**What this exercise asks:**
A) List every defined term that the passage on the private placements introduces in quotation marks inside parentheses.
B) Write the next part of the passage on the private placements, picking up after its final sentence.

**Supplied text:**

┌────────

Simultaneously with the closing of the IPO, pursuant to the Private Placement Units Purchase Agreement, the Company consummated a private placement (the “Private Placement”) of an aggregate of 292,500 private units (the “Private Units”) to the Sponsor, at a price of $10.00 per Private Unit, generating total proceeds of $2,925,000. The Private Units are identical to the Units sold in the IPO, subject to certain limited exceptions, except with respect to certain registration rights and transfer restrictions, as described in the Registration Statement. Additionally, the holders of the Private Units agreed not to transfer, assign or sell any of the Private Units or underlying securities (except in limited circumstances, as described in the Registration Statement) until the completion of the Company’s initial business combination. The holders of the Private Units were granted certain demand and piggyback registration rights in connection with the purchase of the Private Units and the underlying securities. The Private Units were issued pursuant to the exemption from registration contained in Section 4(a)(2) of the Securities Act of 1933, as amended, as the transaction did not involve a public offering.

 

The Company also issued in a private placement to Clear Street 97,500 Ordinary Shares upon the consummation of the Offering (the “Representative Shares”). The Representative Shares are identical to the Ordinary Shares included in the Units, except that Clear Street has agreed not to transfer, assign or sell any Representative Shares until the completion of the Company’s initial business combination. In addition, Clear Street has agreed to (i) to waive its redemption rights with respect to such Representative Shares in connection with the completion of the Company’s initial business combination and (ii) to waive its rights to liquidating distributions from the trust account with respect to such Representative Shares if the Company fails to complete its initial business combination within the periods of time as provided in the Amended and Restated Memorandum and Articles of Association. The Representative Shares were issued pursuant to the exemption from registration contained in Section 4(a)(2) of the Securities Act of 1933, as amended, as the transaction did not involve a public offering.

└────────

[Short-answer chart tasks]
┌────────

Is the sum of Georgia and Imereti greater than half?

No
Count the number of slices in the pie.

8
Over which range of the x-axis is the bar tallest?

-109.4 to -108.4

└────────
┌────────

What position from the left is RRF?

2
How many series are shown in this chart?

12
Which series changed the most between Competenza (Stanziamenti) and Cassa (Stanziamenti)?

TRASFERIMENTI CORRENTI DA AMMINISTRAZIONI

└────────

**Replies:**
A) Private Placement, Private Units, Representative Shares

B)
 

Item 5.02. Departure of Directors or Certain Officers; Election of Directors; Appointment of Certain Officers; Compensatory Arrangements of Certain Officers.

 

On February 11, 2026, in connection with the IPO, John Wu, David Eckstein, Amarnath Thombre, and Andrey Kazakov were appointed to the board of directors of the Company (the “Board”). John Wu, David Eckstein, Amarnath Thombre, Andrey Kazakov are independent directors. Effective February 11, 2026, John Wu, David Eckstein, Amarnath Thombre, Andrey Kazakov were appointed to the Board’s Audit Committee (with David Eckstein serving as chair of the Audit Committee); and John Wu, David Eckstein, Amarnath Thombre, Andrey Kazakov were appointed to the Compensation Committee (with John Wu serving as chair of the Compensation Committee).

 

On February 11, 2026, in connection with their appointments to the Board, each of the members of the Board entered into the Letter Agreement as well as an Indemnity Agreement with the Company filed, respectively, as Exhibits 10.1 and 10.6, herewith.

 

Other than the foregoing, none of the directors are party to any arrangement or understanding with any person pursuant to which they were appointed as directors, nor are they party to any transactions required to be disclosed under Item 404(a) of Regulation S-K involving the Company.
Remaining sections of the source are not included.